TASK TO CARRY OUT
In the records below, find the line with "floor lamp: present" and the line with "tissue box: none [323,258,373,291]"; return exactly those lines and every line between them.

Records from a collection
________________________
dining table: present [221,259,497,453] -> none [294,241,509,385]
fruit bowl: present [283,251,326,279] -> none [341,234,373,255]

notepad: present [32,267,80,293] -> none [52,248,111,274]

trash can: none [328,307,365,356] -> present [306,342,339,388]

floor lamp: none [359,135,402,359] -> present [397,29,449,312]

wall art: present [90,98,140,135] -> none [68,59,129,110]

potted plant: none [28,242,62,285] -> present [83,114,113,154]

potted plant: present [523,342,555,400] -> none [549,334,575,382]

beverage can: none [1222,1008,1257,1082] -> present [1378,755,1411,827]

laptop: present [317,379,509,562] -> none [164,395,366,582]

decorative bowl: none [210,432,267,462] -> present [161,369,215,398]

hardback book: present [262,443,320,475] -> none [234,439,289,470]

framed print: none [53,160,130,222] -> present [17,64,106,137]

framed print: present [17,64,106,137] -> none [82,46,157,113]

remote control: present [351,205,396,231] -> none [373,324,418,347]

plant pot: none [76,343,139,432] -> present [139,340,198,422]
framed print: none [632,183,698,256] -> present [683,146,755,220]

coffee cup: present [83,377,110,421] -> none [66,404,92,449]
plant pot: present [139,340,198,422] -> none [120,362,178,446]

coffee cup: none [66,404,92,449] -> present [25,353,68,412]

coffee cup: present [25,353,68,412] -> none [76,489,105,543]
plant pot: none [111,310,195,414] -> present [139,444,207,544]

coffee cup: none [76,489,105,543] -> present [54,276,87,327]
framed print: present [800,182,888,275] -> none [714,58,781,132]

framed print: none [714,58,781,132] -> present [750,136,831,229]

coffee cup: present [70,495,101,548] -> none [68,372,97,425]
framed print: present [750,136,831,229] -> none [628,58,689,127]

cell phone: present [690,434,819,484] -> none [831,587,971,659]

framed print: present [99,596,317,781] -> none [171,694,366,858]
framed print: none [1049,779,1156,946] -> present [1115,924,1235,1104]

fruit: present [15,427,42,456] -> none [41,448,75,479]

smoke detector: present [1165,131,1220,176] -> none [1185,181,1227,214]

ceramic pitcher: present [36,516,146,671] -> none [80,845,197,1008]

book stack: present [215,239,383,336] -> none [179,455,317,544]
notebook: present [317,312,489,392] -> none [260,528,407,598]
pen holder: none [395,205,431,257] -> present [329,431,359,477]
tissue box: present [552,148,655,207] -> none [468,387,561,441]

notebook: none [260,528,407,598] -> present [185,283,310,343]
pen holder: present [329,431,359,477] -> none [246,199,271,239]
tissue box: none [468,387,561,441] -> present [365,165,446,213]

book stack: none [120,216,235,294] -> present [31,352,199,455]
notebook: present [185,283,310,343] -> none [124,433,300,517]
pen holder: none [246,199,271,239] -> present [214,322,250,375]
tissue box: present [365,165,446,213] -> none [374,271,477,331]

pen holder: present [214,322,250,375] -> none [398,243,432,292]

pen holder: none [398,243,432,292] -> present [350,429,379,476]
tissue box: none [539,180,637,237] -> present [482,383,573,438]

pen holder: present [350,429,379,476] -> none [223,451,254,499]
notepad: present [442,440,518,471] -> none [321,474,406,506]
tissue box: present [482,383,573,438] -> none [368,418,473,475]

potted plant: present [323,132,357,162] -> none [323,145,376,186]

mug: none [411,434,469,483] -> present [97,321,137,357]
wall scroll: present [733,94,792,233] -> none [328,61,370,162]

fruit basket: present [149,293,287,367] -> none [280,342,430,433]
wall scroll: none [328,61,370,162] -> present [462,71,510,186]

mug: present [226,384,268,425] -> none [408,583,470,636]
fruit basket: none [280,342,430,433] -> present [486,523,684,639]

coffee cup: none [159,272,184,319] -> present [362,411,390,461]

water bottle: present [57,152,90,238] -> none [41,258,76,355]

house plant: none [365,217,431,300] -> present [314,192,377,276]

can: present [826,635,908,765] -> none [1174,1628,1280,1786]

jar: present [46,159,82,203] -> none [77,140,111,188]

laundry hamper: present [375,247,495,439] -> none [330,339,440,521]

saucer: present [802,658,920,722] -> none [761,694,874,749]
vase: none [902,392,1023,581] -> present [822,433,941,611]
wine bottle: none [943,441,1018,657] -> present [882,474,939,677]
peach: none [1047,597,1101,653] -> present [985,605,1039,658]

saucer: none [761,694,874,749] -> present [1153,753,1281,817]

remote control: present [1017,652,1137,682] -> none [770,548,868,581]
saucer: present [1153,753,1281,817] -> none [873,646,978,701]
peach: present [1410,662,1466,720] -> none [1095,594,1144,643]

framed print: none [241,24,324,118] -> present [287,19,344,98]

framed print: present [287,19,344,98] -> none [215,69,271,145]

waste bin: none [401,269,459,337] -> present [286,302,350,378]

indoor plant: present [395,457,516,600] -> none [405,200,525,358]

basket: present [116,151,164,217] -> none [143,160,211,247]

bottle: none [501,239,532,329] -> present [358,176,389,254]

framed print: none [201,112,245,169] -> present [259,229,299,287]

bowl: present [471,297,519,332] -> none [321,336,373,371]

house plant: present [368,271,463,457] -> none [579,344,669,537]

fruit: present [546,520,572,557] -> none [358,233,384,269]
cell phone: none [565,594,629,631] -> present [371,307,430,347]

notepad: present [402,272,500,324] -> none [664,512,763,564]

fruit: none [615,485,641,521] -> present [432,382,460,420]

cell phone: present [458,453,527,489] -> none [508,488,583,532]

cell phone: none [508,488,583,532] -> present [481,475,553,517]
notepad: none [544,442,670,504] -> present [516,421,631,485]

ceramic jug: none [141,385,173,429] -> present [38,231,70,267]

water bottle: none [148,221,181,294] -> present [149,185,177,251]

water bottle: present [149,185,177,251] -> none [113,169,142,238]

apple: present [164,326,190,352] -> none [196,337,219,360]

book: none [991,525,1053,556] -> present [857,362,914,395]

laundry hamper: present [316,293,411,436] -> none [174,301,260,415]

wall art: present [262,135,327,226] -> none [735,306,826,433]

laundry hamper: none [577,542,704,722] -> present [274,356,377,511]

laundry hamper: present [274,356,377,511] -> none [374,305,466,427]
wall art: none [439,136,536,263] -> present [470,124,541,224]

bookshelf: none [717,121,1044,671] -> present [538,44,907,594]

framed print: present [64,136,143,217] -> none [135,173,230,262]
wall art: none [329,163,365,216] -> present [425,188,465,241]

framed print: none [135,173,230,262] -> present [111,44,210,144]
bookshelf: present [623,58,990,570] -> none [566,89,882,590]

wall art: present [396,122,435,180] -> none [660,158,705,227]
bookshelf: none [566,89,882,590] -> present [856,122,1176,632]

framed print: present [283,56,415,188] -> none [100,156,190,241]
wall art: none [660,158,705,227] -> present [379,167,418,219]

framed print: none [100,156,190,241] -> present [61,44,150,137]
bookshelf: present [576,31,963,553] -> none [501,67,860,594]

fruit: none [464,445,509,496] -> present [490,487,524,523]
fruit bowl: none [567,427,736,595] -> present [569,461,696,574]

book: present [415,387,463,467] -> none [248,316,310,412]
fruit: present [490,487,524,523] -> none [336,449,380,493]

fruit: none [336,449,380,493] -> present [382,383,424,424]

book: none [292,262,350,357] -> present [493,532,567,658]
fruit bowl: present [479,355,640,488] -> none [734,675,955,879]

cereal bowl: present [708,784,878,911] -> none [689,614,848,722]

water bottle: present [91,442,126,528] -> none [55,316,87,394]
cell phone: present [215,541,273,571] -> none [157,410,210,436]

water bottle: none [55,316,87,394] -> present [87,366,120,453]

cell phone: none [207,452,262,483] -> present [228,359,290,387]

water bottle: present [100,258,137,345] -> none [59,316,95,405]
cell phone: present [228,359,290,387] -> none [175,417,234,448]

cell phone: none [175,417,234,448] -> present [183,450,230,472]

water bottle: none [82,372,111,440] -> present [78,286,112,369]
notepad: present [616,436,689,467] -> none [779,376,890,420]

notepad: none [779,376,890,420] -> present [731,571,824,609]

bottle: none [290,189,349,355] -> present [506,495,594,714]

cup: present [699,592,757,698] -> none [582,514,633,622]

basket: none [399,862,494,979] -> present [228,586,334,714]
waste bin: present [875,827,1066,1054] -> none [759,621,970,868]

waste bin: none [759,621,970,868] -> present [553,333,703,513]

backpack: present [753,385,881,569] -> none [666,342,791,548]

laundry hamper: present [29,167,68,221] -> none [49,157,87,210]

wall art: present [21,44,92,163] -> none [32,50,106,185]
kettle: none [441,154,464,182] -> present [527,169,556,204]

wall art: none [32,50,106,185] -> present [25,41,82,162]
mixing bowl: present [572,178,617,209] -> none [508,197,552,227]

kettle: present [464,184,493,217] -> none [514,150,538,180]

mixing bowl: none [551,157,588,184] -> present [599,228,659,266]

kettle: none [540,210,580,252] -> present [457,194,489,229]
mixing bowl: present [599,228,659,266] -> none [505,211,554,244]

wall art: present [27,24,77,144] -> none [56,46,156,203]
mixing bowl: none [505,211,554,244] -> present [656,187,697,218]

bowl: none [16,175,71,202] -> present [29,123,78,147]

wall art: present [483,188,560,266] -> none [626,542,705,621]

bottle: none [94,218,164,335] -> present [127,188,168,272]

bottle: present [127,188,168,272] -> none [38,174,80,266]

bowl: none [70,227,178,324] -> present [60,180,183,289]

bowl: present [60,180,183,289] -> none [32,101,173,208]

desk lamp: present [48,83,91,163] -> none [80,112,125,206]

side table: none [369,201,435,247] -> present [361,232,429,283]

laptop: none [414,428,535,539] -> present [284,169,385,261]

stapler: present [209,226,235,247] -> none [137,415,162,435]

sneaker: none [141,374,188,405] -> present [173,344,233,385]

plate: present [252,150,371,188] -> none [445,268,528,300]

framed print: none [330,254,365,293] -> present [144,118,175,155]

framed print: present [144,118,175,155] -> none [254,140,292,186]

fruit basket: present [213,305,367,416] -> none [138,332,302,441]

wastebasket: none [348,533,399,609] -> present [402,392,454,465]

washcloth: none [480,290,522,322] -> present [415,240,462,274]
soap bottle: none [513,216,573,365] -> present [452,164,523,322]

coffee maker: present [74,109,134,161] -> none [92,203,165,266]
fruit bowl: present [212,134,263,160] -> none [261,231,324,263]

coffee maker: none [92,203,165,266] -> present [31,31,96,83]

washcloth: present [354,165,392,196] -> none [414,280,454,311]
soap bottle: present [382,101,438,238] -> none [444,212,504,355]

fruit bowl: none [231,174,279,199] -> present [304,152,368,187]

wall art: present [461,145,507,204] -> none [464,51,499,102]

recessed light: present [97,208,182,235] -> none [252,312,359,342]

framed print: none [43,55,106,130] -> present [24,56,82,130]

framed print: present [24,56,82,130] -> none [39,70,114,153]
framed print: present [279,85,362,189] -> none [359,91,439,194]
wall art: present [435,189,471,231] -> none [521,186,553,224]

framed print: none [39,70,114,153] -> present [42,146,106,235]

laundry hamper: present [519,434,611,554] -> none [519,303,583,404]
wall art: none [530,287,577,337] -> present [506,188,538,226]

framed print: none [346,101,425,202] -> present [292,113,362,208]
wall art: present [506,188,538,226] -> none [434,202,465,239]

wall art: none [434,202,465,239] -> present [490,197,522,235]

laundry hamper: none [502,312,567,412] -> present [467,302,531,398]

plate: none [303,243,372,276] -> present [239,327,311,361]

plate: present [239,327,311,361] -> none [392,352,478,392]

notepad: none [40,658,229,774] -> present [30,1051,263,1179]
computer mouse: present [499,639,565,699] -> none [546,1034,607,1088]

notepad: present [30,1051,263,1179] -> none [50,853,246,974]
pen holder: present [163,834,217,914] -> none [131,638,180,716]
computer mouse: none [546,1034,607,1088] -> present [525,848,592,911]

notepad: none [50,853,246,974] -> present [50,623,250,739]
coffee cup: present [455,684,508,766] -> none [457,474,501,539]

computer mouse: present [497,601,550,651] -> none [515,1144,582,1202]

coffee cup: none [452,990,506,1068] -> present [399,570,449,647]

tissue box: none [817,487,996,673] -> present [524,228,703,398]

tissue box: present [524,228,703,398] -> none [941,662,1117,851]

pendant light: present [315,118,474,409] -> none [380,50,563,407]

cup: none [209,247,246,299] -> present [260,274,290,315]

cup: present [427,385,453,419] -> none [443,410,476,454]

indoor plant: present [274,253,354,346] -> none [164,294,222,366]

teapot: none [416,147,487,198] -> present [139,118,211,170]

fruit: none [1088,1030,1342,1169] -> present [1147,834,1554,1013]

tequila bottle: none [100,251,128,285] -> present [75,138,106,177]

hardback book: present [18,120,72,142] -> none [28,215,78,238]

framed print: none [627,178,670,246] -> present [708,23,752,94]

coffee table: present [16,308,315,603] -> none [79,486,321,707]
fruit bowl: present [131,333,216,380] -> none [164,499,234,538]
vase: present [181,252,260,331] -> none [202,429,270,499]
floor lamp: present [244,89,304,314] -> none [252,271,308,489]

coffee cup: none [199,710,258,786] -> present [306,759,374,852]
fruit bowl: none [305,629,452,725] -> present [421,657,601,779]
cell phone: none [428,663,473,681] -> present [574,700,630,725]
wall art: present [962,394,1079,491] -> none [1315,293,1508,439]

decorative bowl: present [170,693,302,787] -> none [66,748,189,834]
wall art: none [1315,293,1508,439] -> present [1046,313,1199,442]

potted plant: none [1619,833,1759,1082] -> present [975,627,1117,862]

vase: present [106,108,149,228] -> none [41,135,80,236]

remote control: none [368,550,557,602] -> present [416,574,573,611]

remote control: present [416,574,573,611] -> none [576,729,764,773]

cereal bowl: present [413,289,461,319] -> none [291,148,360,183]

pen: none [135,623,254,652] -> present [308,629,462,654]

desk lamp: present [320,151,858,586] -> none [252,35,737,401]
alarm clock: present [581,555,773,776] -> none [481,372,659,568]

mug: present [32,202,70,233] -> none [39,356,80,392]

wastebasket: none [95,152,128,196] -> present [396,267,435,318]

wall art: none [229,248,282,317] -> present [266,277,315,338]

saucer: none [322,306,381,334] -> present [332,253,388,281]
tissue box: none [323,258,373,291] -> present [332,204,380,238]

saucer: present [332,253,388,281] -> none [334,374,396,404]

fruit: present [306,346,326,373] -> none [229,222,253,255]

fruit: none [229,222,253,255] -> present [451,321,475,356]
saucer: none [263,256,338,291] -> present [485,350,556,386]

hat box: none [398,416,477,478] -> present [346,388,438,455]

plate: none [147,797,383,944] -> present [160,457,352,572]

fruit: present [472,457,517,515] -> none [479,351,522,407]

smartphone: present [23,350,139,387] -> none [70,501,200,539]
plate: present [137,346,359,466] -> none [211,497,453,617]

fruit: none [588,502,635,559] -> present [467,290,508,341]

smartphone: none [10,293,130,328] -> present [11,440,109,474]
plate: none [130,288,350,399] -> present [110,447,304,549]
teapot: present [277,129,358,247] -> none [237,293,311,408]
________________________
OUTPUT FOR THIS EXERCISE
floor lamp: present [244,89,304,314] -> none [252,271,308,489]

coffee cup: none [199,710,258,786] -> present [306,759,374,852]
fruit bowl: none [305,629,452,725] -> present [421,657,601,779]
cell phone: none [428,663,473,681] -> present [574,700,630,725]
wall art: present [962,394,1079,491] -> none [1315,293,1508,439]

decorative bowl: present [170,693,302,787] -> none [66,748,189,834]
wall art: none [1315,293,1508,439] -> present [1046,313,1199,442]

potted plant: none [1619,833,1759,1082] -> present [975,627,1117,862]

vase: present [106,108,149,228] -> none [41,135,80,236]

remote control: none [368,550,557,602] -> present [416,574,573,611]

remote control: present [416,574,573,611] -> none [576,729,764,773]

cereal bowl: present [413,289,461,319] -> none [291,148,360,183]

pen: none [135,623,254,652] -> present [308,629,462,654]

desk lamp: present [320,151,858,586] -> none [252,35,737,401]
alarm clock: present [581,555,773,776] -> none [481,372,659,568]

mug: present [32,202,70,233] -> none [39,356,80,392]

wastebasket: none [95,152,128,196] -> present [396,267,435,318]

wall art: none [229,248,282,317] -> present [266,277,315,338]

saucer: none [322,306,381,334] -> present [332,253,388,281]
tissue box: none [323,258,373,291] -> present [332,204,380,238]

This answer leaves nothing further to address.